Varoluslarını amerika ve ab'ye baglamıs olan, genelde tekelci sermayeden ve medyadan nemalanan, kendi ülkesini hor gören, "niye bizim de bir new york umuz olmasın" diyen, el degmemis güzelim sahillerimizi ve dogamizi turizme acip mahvetmeyi isteyen, devletin egitim ve saglik gibi hizmetlerinin paralı olmasını savunan, zaten özelleştirmecinin önde gideni olan sahsiyetlere verilen isimdir.
her devrin adamı olan adamlardır(adam biraz ağır oldu galiba). her hükümete uyumlu olmaya uygun görüşleri ile bir tasarım harikalarıdır. su gibi girdikleri kabın şeklini alırlar.. uzun bir listeleri vardır ve ne yazık ki her hükümet bu tarz adamları tutar, sever, kucağına oturtur ve baştan inme tehlikesi baş gösterene kadar bırakmazlar. halkımızın hafıza durumu da bunların ömrünü uzatır haliyle...
Liberal ekonomiyi ve liberal siyaseti savunurken çabucak zengin olmayı amaçlayan ve bu yolda hiçbir değer yargısını kabul etmeyen, her şeyi mubah gören kimse.
"babalar gibi satarım, kar etse de satarım" adamıdır. milletin çıkarı önemli değildir bunlar için. ılımlı ılımsız her türlü yönetim şekline uyum sağlayabilirler. mali piyasalardan, faizden ve ab-abd ikilisinden otlanırlar. globalleşme ve dışa açılım adı ile ithalat patlaması yaşatırlar ülkeye.

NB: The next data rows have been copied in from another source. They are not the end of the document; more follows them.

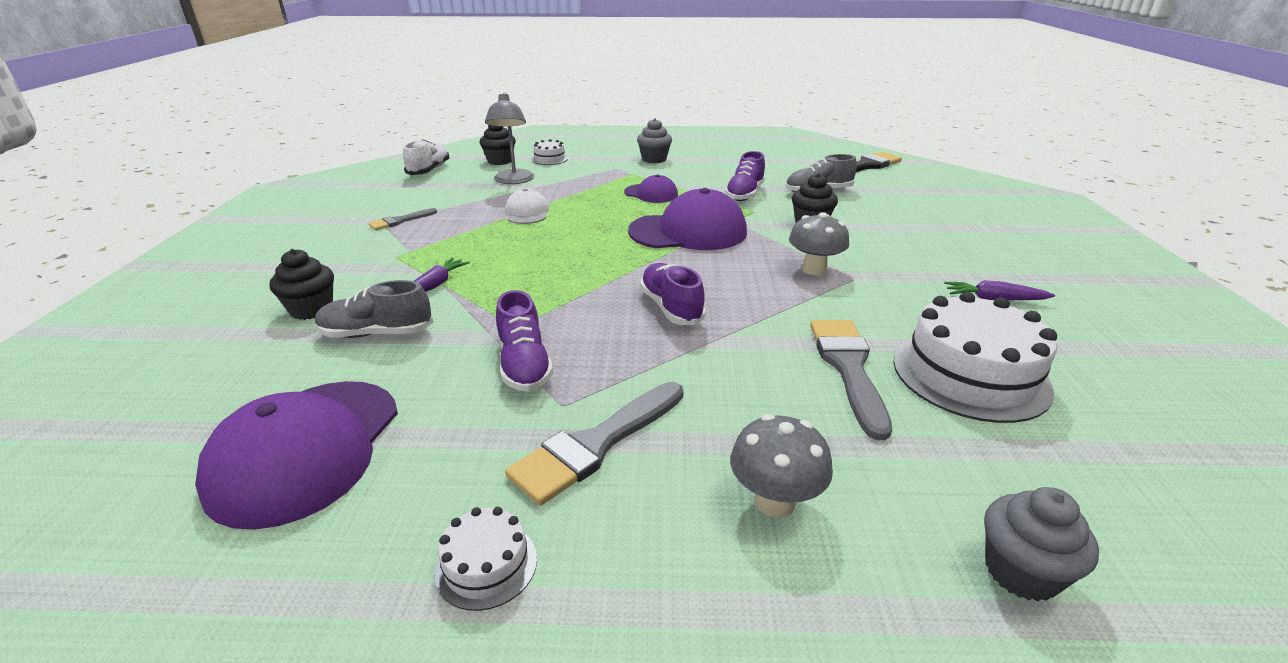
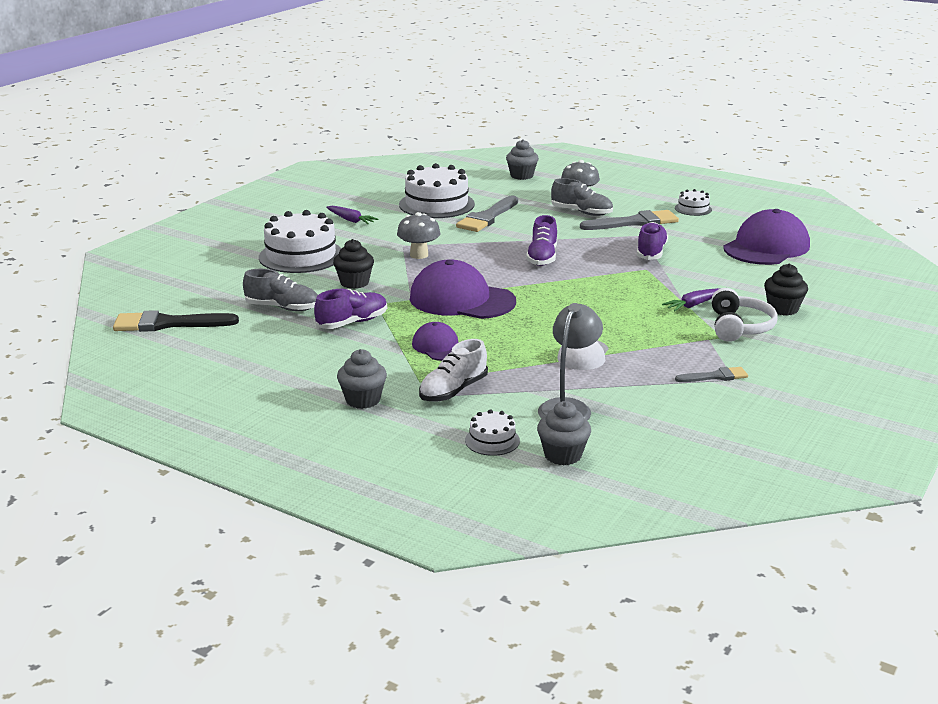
camera: 150 degrees left, 5 degrees down
grey shoe [315,280,433,338] -> grey shoe moved to [551,178,613,216]
white shoe [403,139,449,175] -> white shoe moved to [419,339,488,402]
black cupcake [480,125,516,165] -> grey cupcake [537,401,591,465]
none -> white cake [259,210,342,273]
none -> white headphones [711,288,778,342]

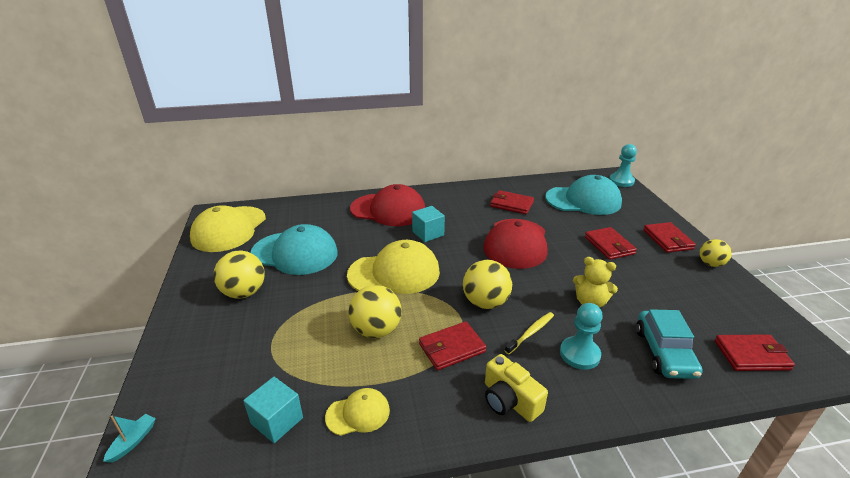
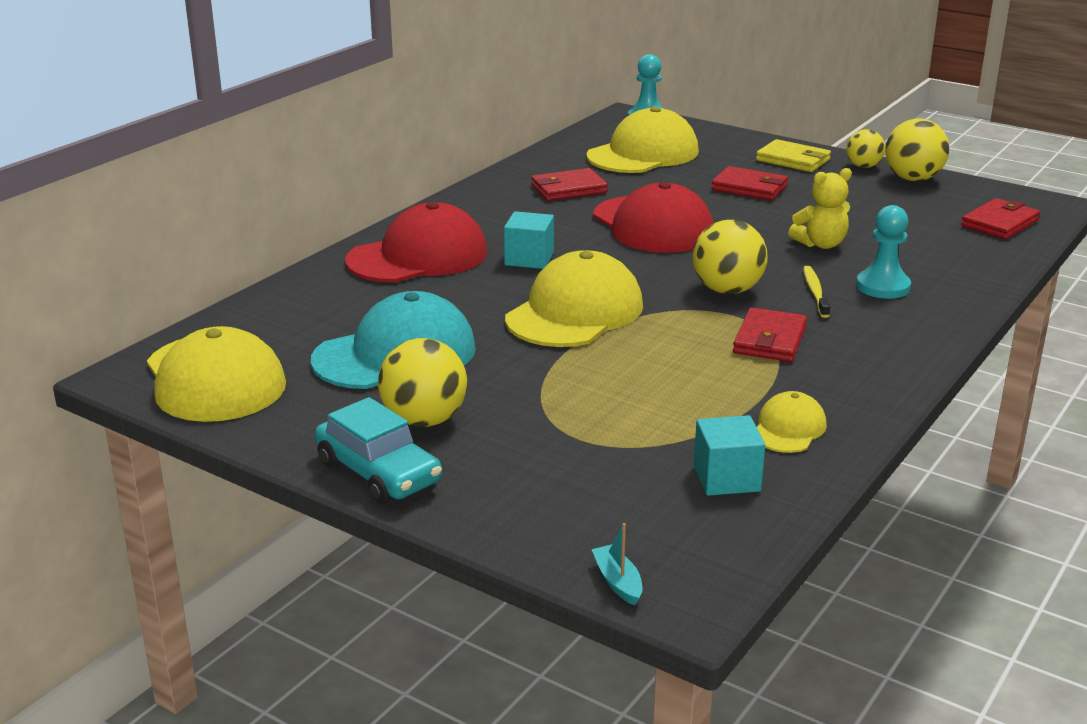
camera: 45 degrees left, 5 degrees down
yellow ball [349,285,402,338] -> yellow ball moved to [885,119,949,181]
yellow camera [485,354,548,422] -> none
turquoise cap [545,175,622,215] -> yellow cap [586,106,699,173]
turquoise car [636,309,703,379] -> turquoise car moved to [315,397,442,504]
red wallet [643,222,696,253] -> yellow wallet [756,139,831,172]

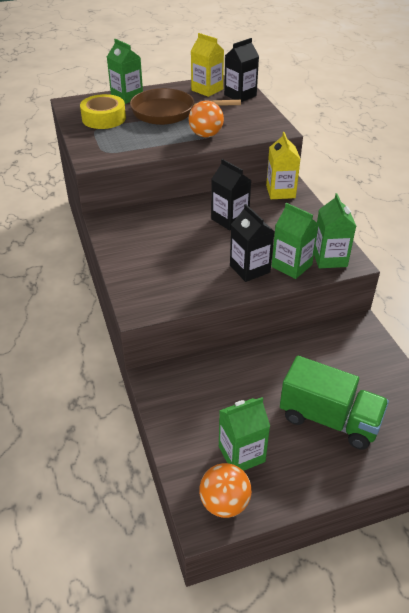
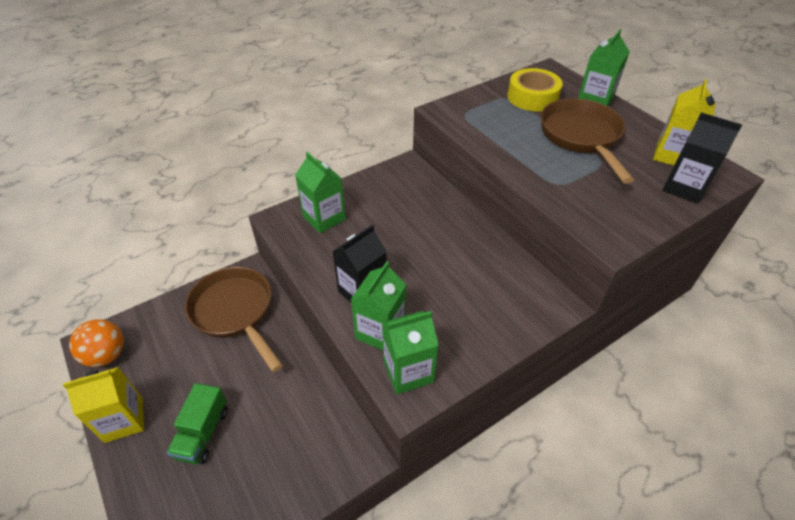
camera: 75 degrees right, 5 degrees up
orange ball [189,100,224,137] -> none
black carton [211,159,251,231] -> none
green carton [219,397,270,471] -> green carton moved to [295,152,346,233]
yellow carton [266,132,300,199] -> yellow carton moved to [63,367,144,443]
green truck [280,356,389,450] -> green truck [167,383,228,464], size x0.63
none -> brown pan [185,267,283,372]

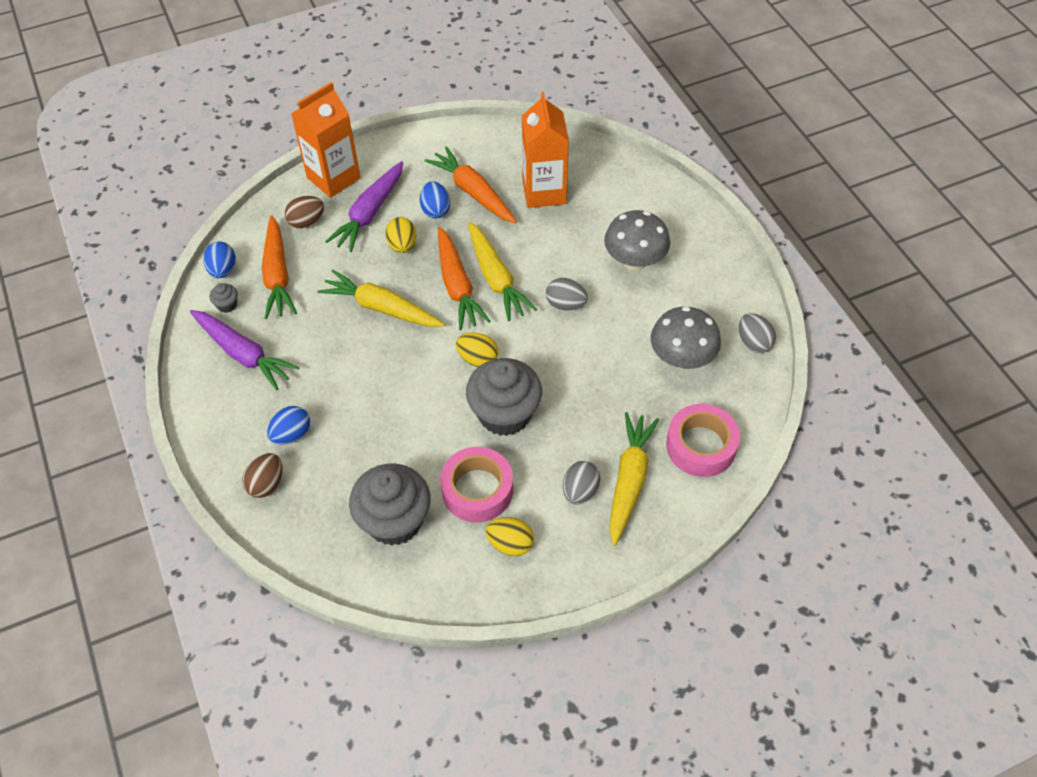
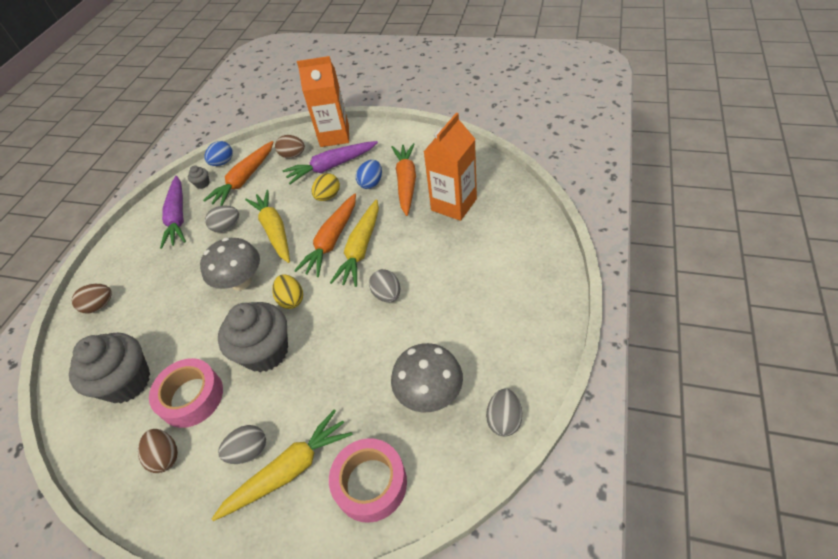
camera: 45 degrees right, 5 degrees down
blue egg [267,406,310,444] -> none
yellow egg [485,517,534,556] -> brown egg [138,429,178,473]
grey mushroom [604,210,670,271] -> grey mushroom moved to [200,238,260,291]
none -> grey egg [205,206,239,233]

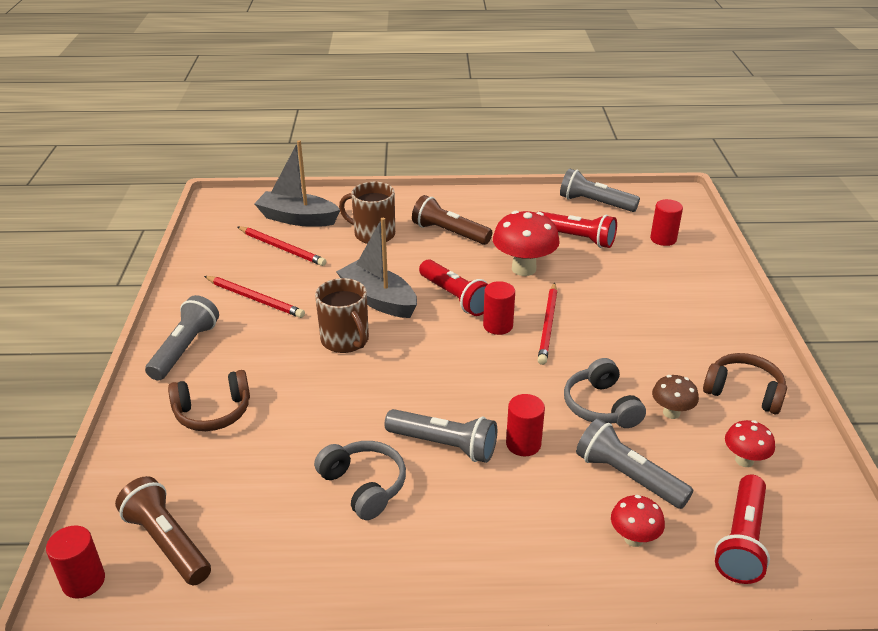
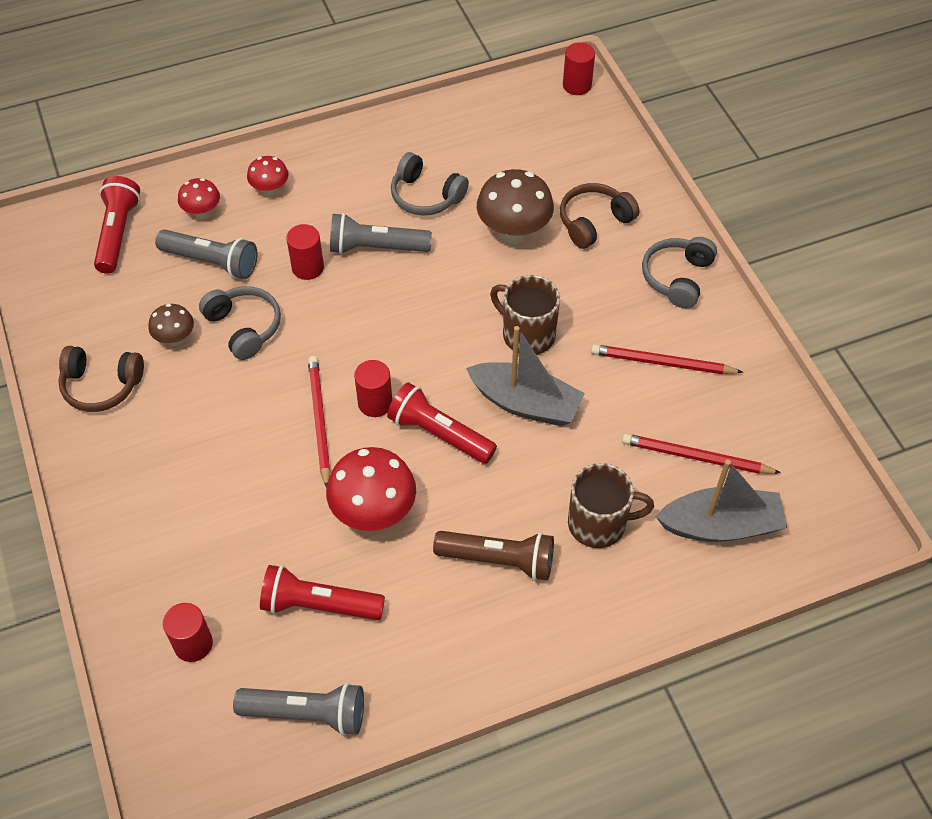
camera: 160 degrees right, 20 degrees up
brown flashlight [115,476,211,585] -> none
grey flashlight [145,295,219,380] -> grey headphones [642,237,717,308]
red mushroom [725,420,775,467] -> red mushroom moved to [247,156,289,196]
none -> brown mushroom [477,169,554,244]

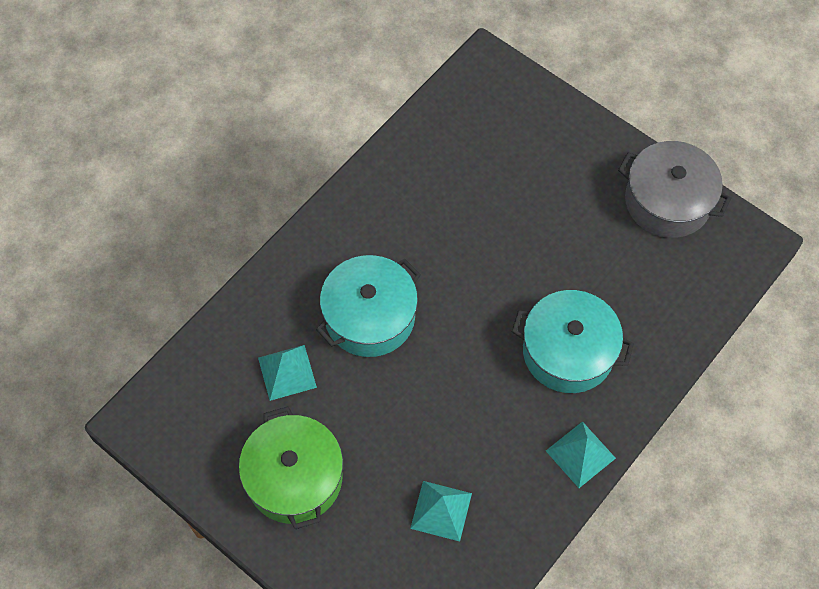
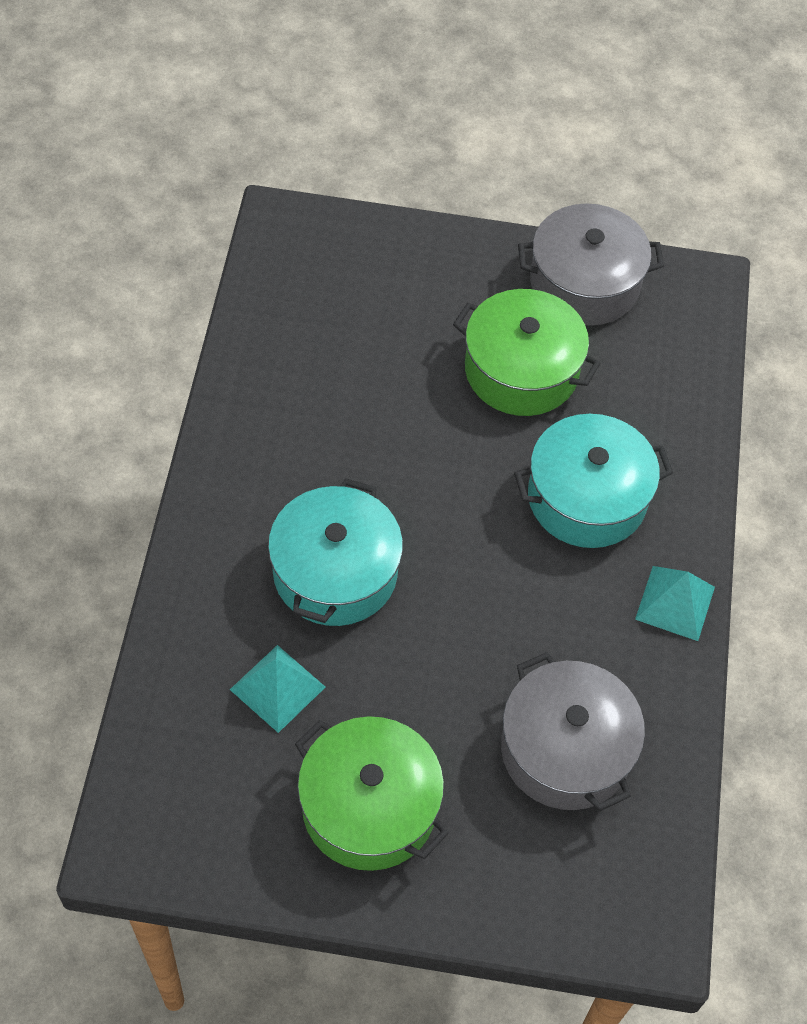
camera: 35 degrees left, 5 degrees down
turquoise pyramid [410,481,472,542] -> grey pot [501,652,645,811]
none -> green pot [453,289,601,416]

ülkesinin çıkarlarını kendisinden başka savunan kimse kalmamış gibi "ulusalcı" ayaklarına takılan bünyelerin uydurduğu kelime. kendi savundukları görüşü eleştirenlere saldırarak yanıt verebilen bu bamyalar, liberal görüşü savunan insanlara "akılları" ölçüsünde lakap takmaktan utanmaz olabilirler.